- _What to do_
Only the lines from the line containing "イベント・コミュニティが" to the end of the material belong in the copy; set them down exactly, without pictures.
===============
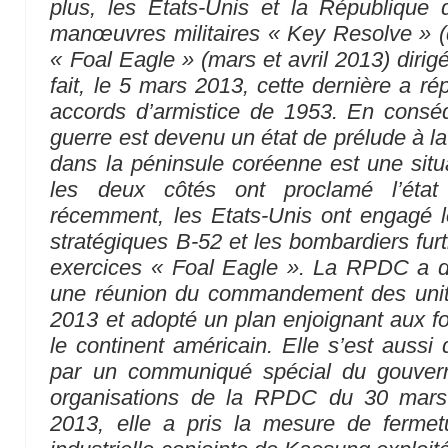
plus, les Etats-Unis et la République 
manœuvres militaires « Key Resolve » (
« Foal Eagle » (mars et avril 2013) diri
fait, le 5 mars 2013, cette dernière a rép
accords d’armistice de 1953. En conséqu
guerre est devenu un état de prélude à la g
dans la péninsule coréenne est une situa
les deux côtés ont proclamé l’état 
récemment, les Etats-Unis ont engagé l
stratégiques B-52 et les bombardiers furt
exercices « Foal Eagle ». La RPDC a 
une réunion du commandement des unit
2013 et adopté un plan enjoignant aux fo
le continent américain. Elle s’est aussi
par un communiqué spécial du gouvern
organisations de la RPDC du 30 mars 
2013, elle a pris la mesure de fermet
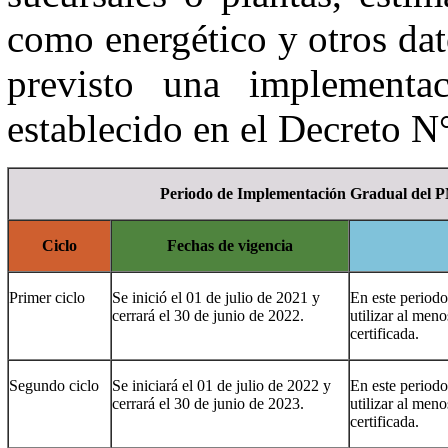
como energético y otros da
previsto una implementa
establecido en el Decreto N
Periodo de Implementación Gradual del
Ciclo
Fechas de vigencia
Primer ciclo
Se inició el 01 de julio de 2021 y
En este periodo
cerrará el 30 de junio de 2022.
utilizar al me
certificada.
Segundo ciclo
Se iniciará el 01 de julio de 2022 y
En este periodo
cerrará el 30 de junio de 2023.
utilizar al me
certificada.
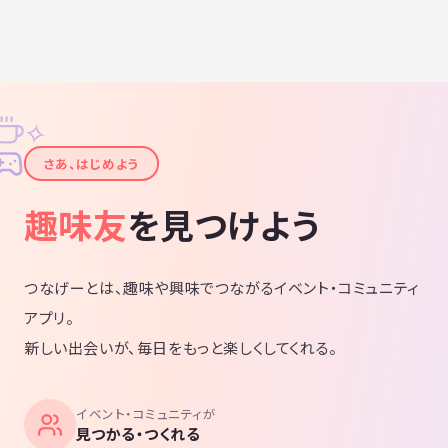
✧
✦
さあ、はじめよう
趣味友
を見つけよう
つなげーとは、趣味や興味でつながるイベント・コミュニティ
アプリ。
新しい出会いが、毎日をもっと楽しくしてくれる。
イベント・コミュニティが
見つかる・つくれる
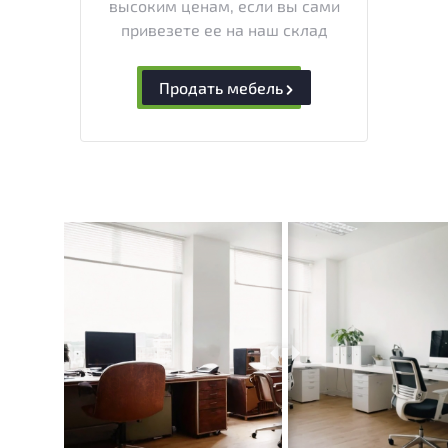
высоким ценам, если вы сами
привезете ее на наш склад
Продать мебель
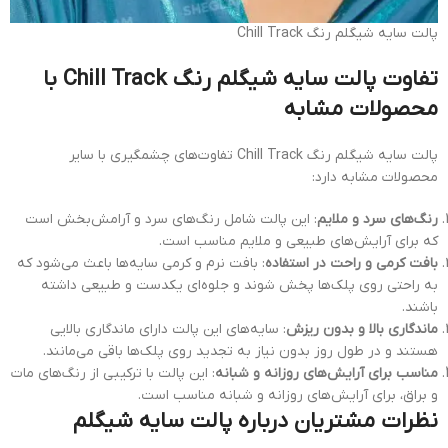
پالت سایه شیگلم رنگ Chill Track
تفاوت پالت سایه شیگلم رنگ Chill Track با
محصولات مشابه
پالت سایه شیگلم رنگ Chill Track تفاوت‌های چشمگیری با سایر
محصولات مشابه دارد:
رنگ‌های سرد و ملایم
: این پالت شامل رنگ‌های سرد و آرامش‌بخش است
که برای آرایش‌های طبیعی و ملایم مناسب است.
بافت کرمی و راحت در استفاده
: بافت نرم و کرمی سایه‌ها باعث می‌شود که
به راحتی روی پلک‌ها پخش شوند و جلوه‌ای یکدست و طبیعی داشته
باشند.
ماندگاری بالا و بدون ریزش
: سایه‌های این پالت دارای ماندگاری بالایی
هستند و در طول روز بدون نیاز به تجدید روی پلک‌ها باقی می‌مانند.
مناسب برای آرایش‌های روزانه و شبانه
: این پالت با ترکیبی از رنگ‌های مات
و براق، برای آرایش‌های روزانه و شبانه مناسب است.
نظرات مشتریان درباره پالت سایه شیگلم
===============
- _Solution to this problem_
イベント・コミュニティが
見つかる・つくれる
высоким ценам, если вы сами
привезете ее на наш склад
Продать мебель
پالت سایه شیگلم رنگ Chill Track
تفاوت پالت سایه شیگلم رنگ Chill Track با
محصولات مشابه
پالت سایه شیگلم رنگ Chill Track تفاوت‌های چشمگیری با سایر
محصولات مشابه دارد:
رنگ‌های سرد و ملایم
: این پالت شامل رنگ‌های سرد و آرامش‌بخش است
که برای آرایش‌های طبیعی و ملایم مناسب است.
بافت کرمی و راحت در استفاده
: بافت نرم و کرمی سایه‌ها باعث می‌شود که
به راحتی روی پلک‌ها پخش شوند و جلوه‌ای یکدست و طبیعی داشته
باشند.
ماندگاری بالا و بدون ریزش
: سایه‌های این پالت دارای ماندگاری بالایی
هستند و در طول روز بدون نیاز به تجدید روی پلک‌ها باقی می‌مانند.
مناسب برای آرایش‌های روزانه و شبانه
: این پالت با ترکیبی از رنگ‌های مات
و براق، برای آرایش‌های روزانه و شبانه مناسب است.
نظرات مشتریان درباره پالت سایه شیگلم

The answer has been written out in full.